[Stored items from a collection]
————

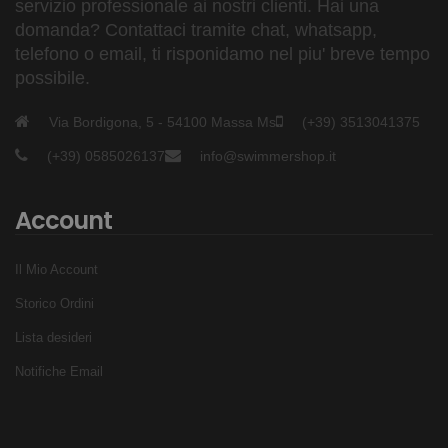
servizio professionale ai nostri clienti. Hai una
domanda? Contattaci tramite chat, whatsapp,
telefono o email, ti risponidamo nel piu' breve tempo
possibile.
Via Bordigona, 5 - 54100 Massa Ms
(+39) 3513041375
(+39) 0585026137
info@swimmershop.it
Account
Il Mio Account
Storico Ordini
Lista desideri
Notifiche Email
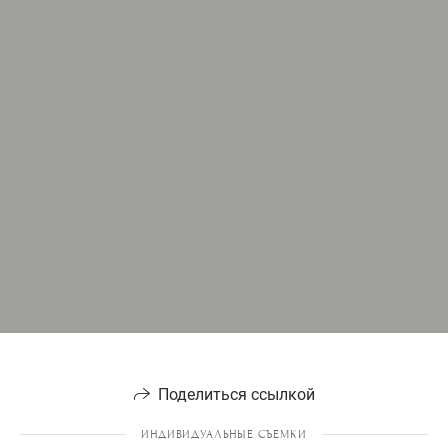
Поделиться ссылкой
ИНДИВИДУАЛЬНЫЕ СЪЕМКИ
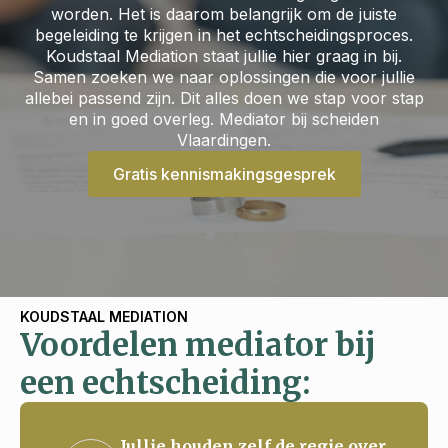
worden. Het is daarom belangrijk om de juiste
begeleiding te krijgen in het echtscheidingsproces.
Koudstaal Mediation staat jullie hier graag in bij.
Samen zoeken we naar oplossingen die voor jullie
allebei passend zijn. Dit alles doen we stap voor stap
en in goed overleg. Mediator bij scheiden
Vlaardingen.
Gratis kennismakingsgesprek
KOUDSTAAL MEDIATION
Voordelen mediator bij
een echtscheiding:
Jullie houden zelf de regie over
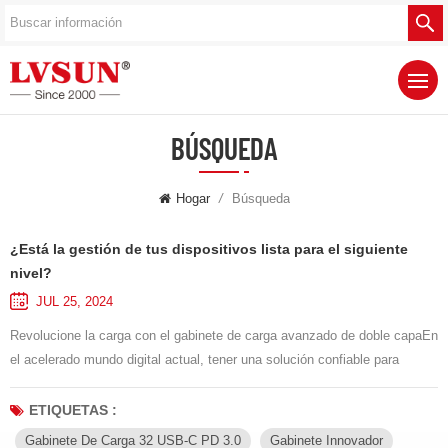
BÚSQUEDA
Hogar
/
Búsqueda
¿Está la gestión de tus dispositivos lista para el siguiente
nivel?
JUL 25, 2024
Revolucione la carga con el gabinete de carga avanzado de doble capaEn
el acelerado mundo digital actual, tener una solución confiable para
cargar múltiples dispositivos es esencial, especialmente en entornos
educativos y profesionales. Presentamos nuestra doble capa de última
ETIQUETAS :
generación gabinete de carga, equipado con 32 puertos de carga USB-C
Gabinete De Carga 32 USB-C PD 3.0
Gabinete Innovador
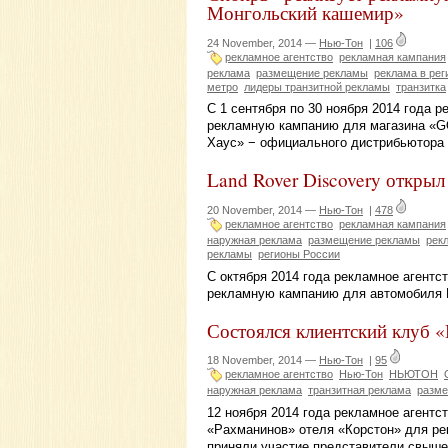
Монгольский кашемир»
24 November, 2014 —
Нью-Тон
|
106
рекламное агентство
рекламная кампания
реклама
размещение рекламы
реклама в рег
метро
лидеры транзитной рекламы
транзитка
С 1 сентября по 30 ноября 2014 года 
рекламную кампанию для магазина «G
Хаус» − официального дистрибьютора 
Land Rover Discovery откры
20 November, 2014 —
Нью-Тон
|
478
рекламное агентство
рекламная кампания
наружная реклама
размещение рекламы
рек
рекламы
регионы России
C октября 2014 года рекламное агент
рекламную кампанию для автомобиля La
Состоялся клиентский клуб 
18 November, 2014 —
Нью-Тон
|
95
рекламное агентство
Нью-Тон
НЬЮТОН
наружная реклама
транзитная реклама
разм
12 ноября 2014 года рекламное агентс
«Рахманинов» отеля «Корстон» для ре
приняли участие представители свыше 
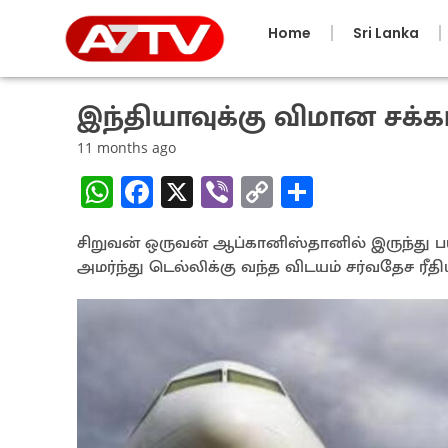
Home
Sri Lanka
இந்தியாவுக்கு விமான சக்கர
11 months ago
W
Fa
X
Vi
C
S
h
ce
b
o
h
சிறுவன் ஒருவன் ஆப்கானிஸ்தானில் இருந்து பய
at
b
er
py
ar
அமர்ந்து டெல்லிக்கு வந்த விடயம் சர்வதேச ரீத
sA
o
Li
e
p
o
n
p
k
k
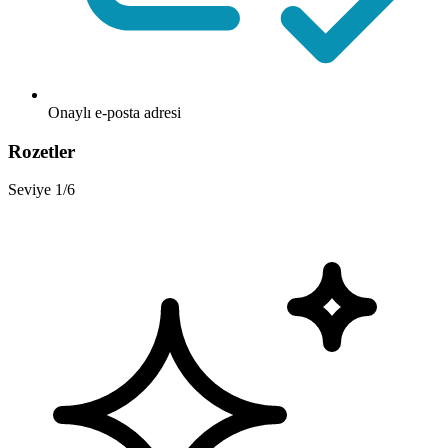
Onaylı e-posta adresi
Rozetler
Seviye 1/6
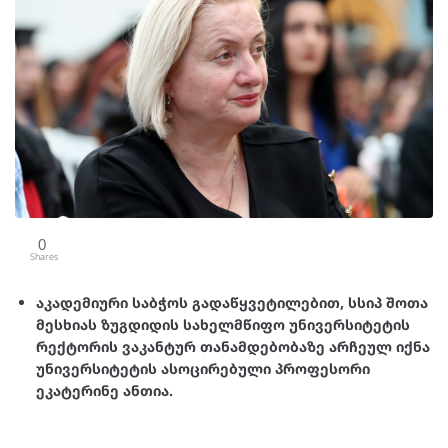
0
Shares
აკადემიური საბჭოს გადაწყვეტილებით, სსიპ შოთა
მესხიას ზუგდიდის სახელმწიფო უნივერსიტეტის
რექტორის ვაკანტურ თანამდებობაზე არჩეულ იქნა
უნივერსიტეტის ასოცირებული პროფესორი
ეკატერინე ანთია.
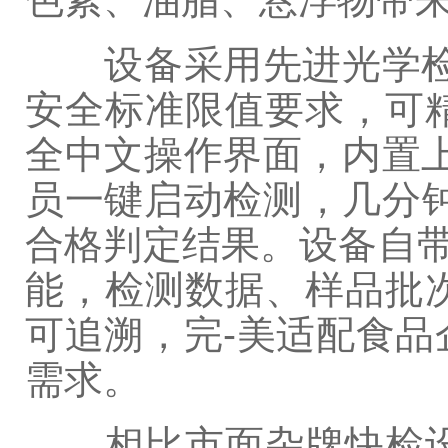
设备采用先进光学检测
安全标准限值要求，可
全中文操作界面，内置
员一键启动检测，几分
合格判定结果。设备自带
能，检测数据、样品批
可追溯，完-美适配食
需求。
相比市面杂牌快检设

————

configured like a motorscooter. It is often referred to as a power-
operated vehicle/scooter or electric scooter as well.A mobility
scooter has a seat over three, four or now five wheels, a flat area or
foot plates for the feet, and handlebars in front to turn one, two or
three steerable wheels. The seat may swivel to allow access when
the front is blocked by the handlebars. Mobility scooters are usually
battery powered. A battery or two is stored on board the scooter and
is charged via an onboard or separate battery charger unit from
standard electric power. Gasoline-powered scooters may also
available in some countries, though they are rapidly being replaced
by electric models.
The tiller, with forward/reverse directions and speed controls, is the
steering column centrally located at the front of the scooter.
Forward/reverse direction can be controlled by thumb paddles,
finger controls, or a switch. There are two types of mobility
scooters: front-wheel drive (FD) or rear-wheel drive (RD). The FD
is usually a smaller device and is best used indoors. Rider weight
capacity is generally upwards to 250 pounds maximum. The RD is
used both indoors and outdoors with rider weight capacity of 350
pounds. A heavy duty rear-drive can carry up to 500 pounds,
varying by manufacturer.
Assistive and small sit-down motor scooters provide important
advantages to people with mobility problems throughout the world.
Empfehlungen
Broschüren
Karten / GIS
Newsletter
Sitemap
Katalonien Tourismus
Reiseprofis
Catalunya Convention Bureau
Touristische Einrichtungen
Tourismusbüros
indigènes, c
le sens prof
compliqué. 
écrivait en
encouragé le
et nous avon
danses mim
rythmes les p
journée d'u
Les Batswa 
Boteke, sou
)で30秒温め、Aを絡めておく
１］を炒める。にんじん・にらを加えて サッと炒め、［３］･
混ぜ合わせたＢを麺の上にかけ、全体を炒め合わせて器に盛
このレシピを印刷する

————

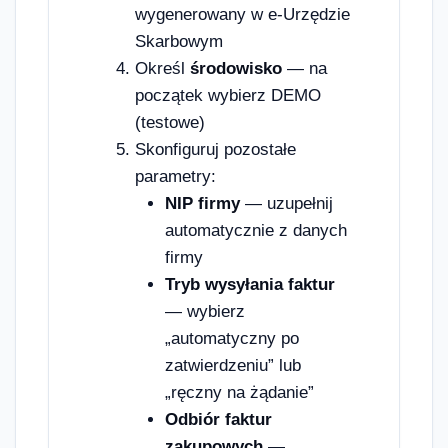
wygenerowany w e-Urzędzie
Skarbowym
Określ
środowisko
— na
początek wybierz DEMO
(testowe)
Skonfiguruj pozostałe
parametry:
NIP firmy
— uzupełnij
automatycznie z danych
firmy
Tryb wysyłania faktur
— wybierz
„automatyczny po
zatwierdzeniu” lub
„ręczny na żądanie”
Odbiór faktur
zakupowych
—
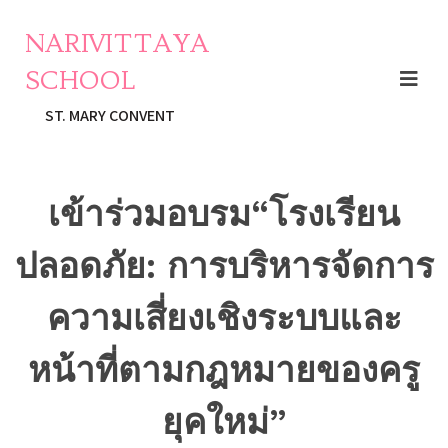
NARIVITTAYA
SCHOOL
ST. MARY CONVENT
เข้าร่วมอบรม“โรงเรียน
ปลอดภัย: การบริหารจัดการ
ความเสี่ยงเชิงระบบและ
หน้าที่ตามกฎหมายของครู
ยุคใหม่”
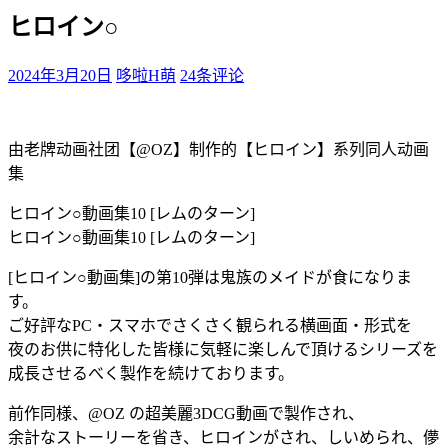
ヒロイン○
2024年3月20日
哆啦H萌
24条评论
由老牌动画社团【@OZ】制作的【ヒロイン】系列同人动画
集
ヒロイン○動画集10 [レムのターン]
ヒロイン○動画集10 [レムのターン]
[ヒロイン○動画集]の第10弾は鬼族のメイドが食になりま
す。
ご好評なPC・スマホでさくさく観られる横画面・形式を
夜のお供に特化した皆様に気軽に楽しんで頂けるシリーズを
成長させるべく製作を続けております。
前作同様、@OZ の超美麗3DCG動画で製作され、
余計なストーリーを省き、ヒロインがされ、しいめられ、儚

————

#### PROBLEM
Where a line of the records contains the word "года", copy that line.

#### YOUR SOLUTION
С 1 сентября по 30 ноября 2014 года 
C октября 2014 года рекламное агент
12 ноября 2014 года рекламное агентс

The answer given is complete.